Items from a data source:
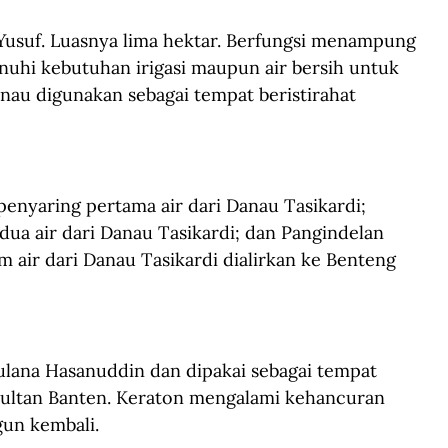
usuf. Luasnya lima hektar. Berfungsi menampung 
nuhi kebutuhan irigasi maupun air bersih untuk 
nau digunakan sebagai tempat beristirahat 
penyaring pertama air dari Danau Tasikardi; 
dua air dari Danau Tasikardi; dan Pangindelan 
m air dari Danau Tasikardi dialirkan ke Benteng 
lana Hasanuddin dan dipakai sebagai tempat 
 sultan Banten. Keraton mengalami kehancuran 
gun kembali.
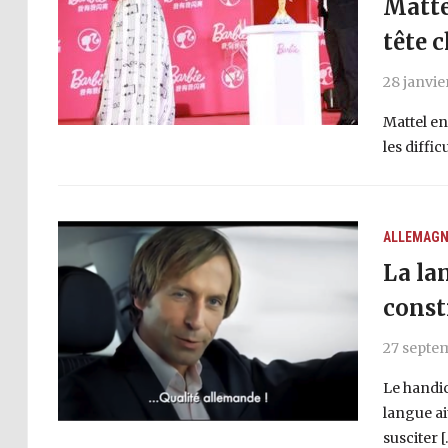
Mattel
tête 
28 janvie
Mattel en
les diffi
ALLEMAGN
La la
const
27 septe
Le handic
langue ai
susciter [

ASSIGNMENT: Go through the entries above and copy each line holding the string "dari".

OUTPUT OF THE TASK:
penyaring pertama air dari Danau Tasikardi; 
dua air dari Danau Tasikardi; dan Pangindelan 
m air dari Danau Tasikardi dialirkan ke Benteng 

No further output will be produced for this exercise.